The purpose of this draft guideline is to “address this reality and to establish non-binding directives for companies regarding compliance programs, such as what they consist of, how they can be implemented and what the benefits of their adoption are.”
From our perspective reading through this draft document, a few points pop out and are worth noting. As quoted from the guideline document.
Of Compliance Programs:
“Employees aware of the “rules of the game” are in a better position to do business without the fear of infringing the law… well-developed compliance programs enable employees to make decisions with more confidence. The fear of infringing the law – especially when there is the risk of criminal prosecution – may intimidate the employees and eventually discourage tougher and perfectly legitimate competition.” (page 13)
“A company’s genuine commitment is the basis for a successful [compliance] program. Without seriousness and effective intention to conduct business in an ethical manner, the program is doomed. In practice, commitment is substantiated through the following: tone from the top, adequate resources, and autonomy/independence for the Compliance Leader (CL).” (page 17)
“A well-renowned mechanism, mainly in big corporations, is the creation of a hotline, which allows any collaborator to have direct and anonymous contact with the compliance leader. Those hotlines bring two sorts of benefits: (i) first, since they grant anonymity, they also ensure security to employees, who consequently participate more actively in the program, for they can report misconduct not to their superior, but to a team or a collaborator specialized in that task, (ii) second, compliance with the rules is incentivized, because collaborators are aware that any given employee is a potential whistleblower.” (page 23)

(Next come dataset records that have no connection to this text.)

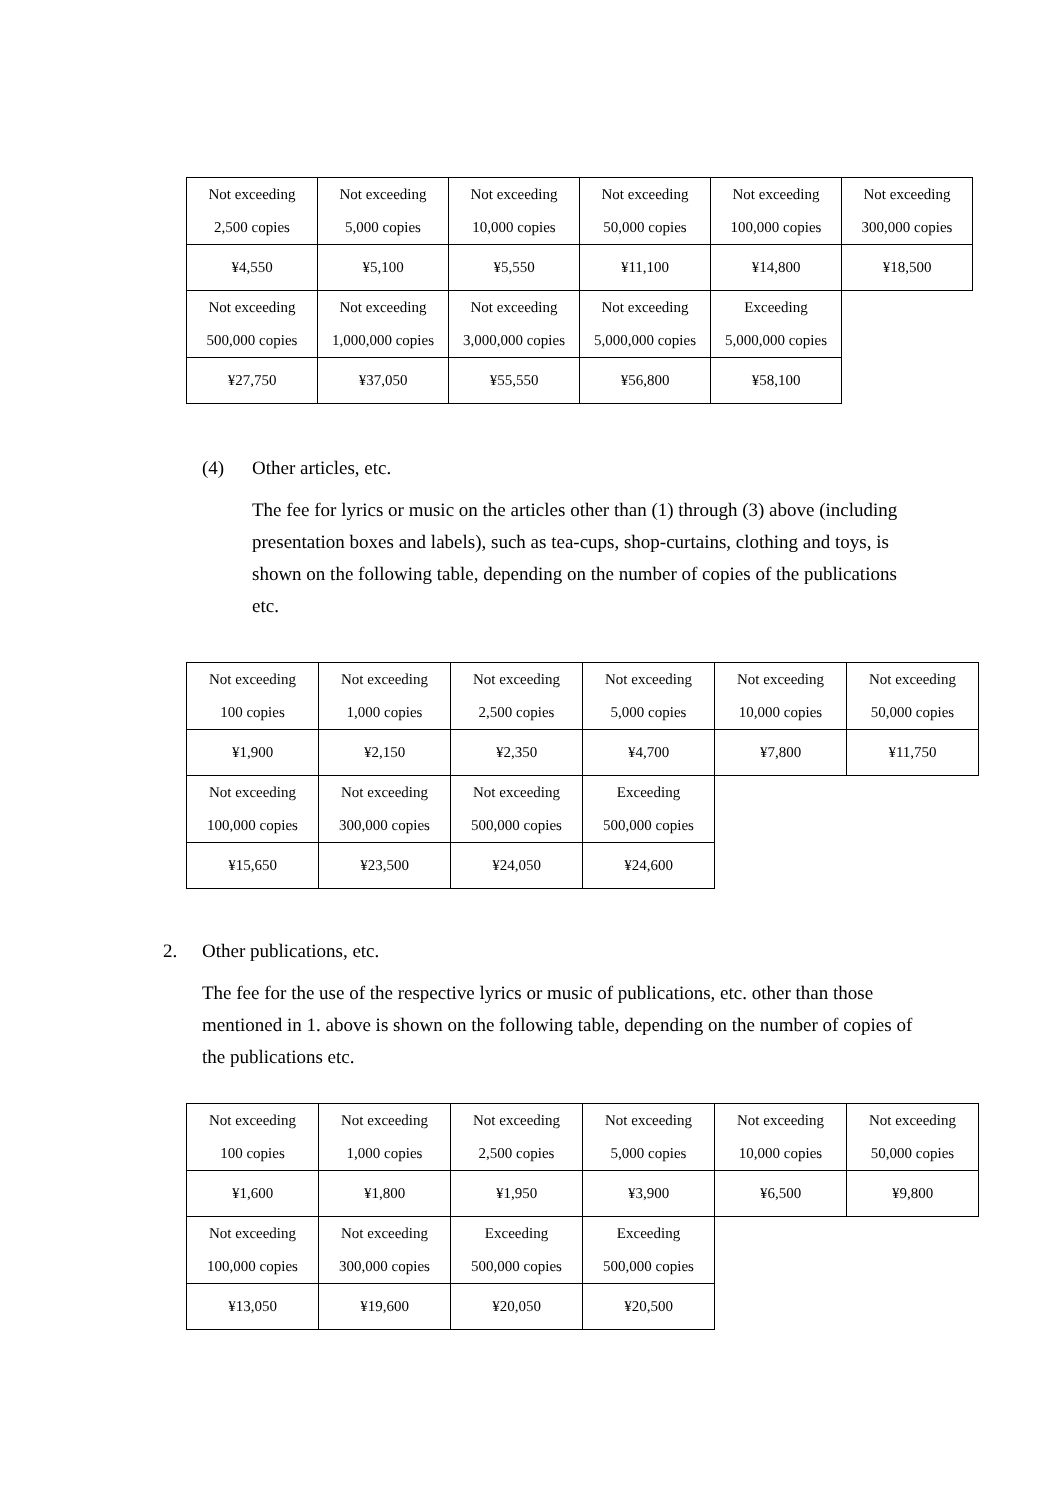| Not exceeding 2,500 copies | Not exceeding 5,000 copies | Not exceeding 10,000 copies | Not exceeding 50,000 copies | Not exceeding 100,000 copies | Not exceeding 300,000 copies |
| ¥4,550 | ¥5,100 | ¥5,550 | ¥11,100 | ¥14,800 | ¥18,500 |
| Not exceeding 500,000 copies | Not exceeding 1,000,000 copies | Not exceeding 3,000,000 copies | Not exceeding 5,000,000 copies | Exceeding 5,000,000 copies | |
| ¥27,750 | ¥37,050 | ¥55,550 | ¥56,800 | ¥58,100 | |
(4) Other articles, etc.
The fee for lyrics or music on the articles other than (1) through (3) above (including presentation boxes and labels), such as tea-cups, shop-curtains, clothing and toys, is shown on the following table, depending on the number of copies of the publications etc.
| Not exceeding 100 copies | Not exceeding 1,000 copies | Not exceeding 2,500 copies | Not exceeding 5,000 copies | Not exceeding 10,000 copies | Not exceeding 50,000 copies |
| ¥1,900 | ¥2,150 | ¥2,350 | ¥4,700 | ¥7,800 | ¥11,750 |
| Not exceeding 100,000 copies | Not exceeding 300,000 copies | Not exceeding 500,000 copies | Exceeding 500,000 copies | | |
| ¥15,650 | ¥23,500 | ¥24,050 | ¥24,600 | | |
2. Other publications, etc.
The fee for the use of the respective lyrics or music of publications, etc. other than those mentioned in 1. above is shown on the following table, depending on the number of copies of the publications etc.
| Not exceeding 100 copies | Not exceeding 1,000 copies | Not exceeding 2,500 copies | Not exceeding 5,000 copies | Not exceeding 10,000 copies | Not exceeding 50,000 copies |
| ¥1,600 | ¥1,800 | ¥1,950 | ¥3,900 | ¥6,500 | ¥9,800 |
| Not exceeding 100,000 copies | Not exceeding 300,000 copies | Exceeding 500,000 copies | Exceeding 500,000 copies | | |
| ¥13,050 | ¥19,600 | ¥20,050 | ¥20,500 | | |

“Communication channels between the company and its employees, as well as between the company and third parties involved in its business, also play an important role in monitoring compliance. It is indispensable to provide and disseminate the existence of such a channel [hotline].” (page 25)
And of course, it’s extremely important that companies have the ability to process all their employee complaints, or reports, and provide answers to employees, even if those answers are negative.
Unaddressed complaints have two effects – loss of confidence from employees, which results in disuse of the communications channel, and negative effect for the company in case of investigations. After all, if the channel exists, employees do report to the company and it does not provide adequate answers to those reports, the impression is that the company neglects the compliance program.
“A compliance program will have positive results when it manages to raise awareness in a company’s employees on the importance to do the right thing!”